Unincorporated community in North Carolina, US

Bear Creek is an unincorporated community in southwestern Chatham County, North Carolina, United States. It is named for a nearby creek that eventually flows into the Rocky River. The community lies along Old US Highway 421 and is situated between Siler City and Goldston. The ZIP Code for Bear Creek is 27207.

Bear Creek is home to Chatham Central High School, one of four high schools in the county. It is also home to Southern Supreme, a mail-order gourmet foods company best known for manufacturing fruitcakes. Bear Creek is also known for its vast farmland, including many commercial chicken farms.

== History ==

Bear Creek was originally named Richmond after Richard Jones who opened a business in Bear Creek in 1885. Early History of Chatham

The Baptists were first to organize congregations and erect church buildings in the county. From the Sandy Creek Association, which is the oldest in this state and one of the oldest in America, originated the different churches of the Baptist faith in the county. This Association was organized in the year 1758 and takes its name from the Sandy Creek meeting house, in what became Randolph County, where the organization was perfected. For quite a number of years all the separate Baptist Churches in Virginia, North Carolina, and South Carolina were included in this association.
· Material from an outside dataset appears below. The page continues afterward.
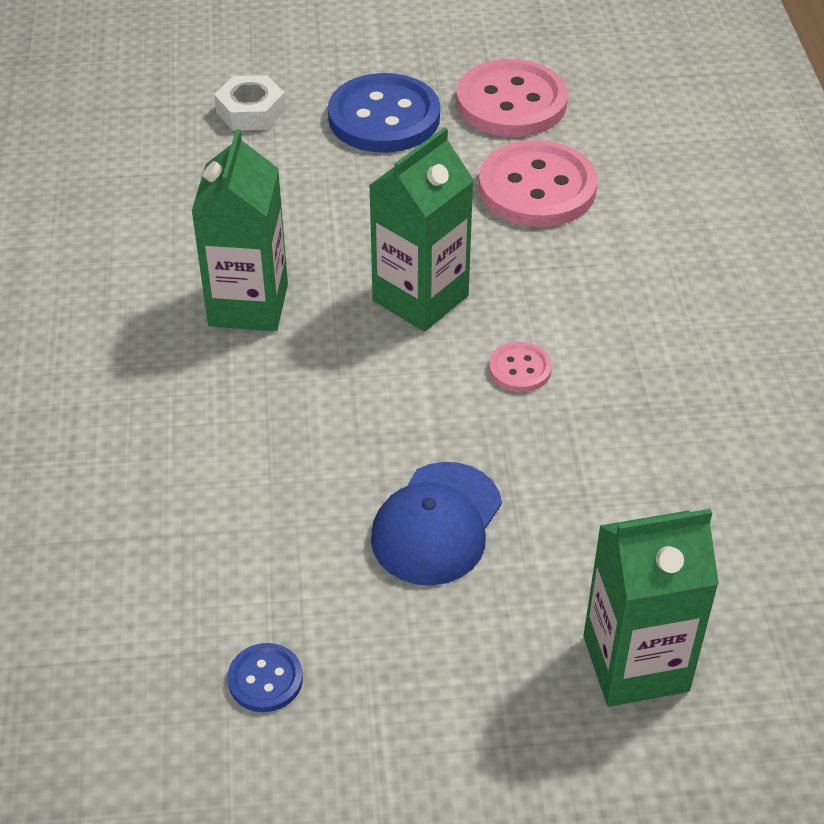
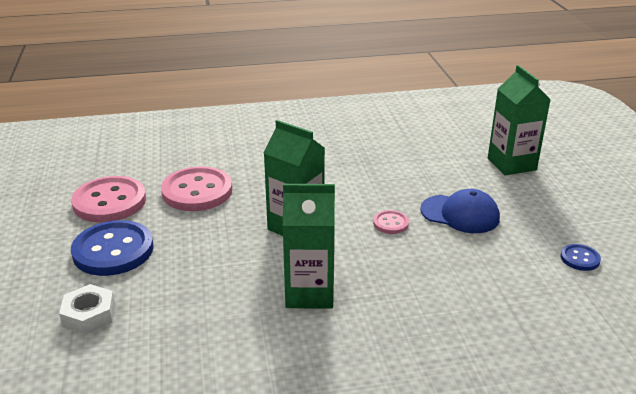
camera: 95 degrees left, 15 degrees down
(519, 369) = (347, 194): pink button -> pink button (390, 223)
Among the early churches of the Baptist denomination organized in Chatham and affiliated with this Association, are Bear Creek, of which an eminent historian says:

“his church is located on Bear Creek in Chatham County, N.C. From 1785 to 1787 they held meetings as an arm of some other church, and met for worship at Powell's Meeting House, Bear Creek, Lick Creek and occasionally at private houses. They were constituted into a church in 1787. Elder Sherwood White was their first pastor. He was succeeded in 1790 by James Younges.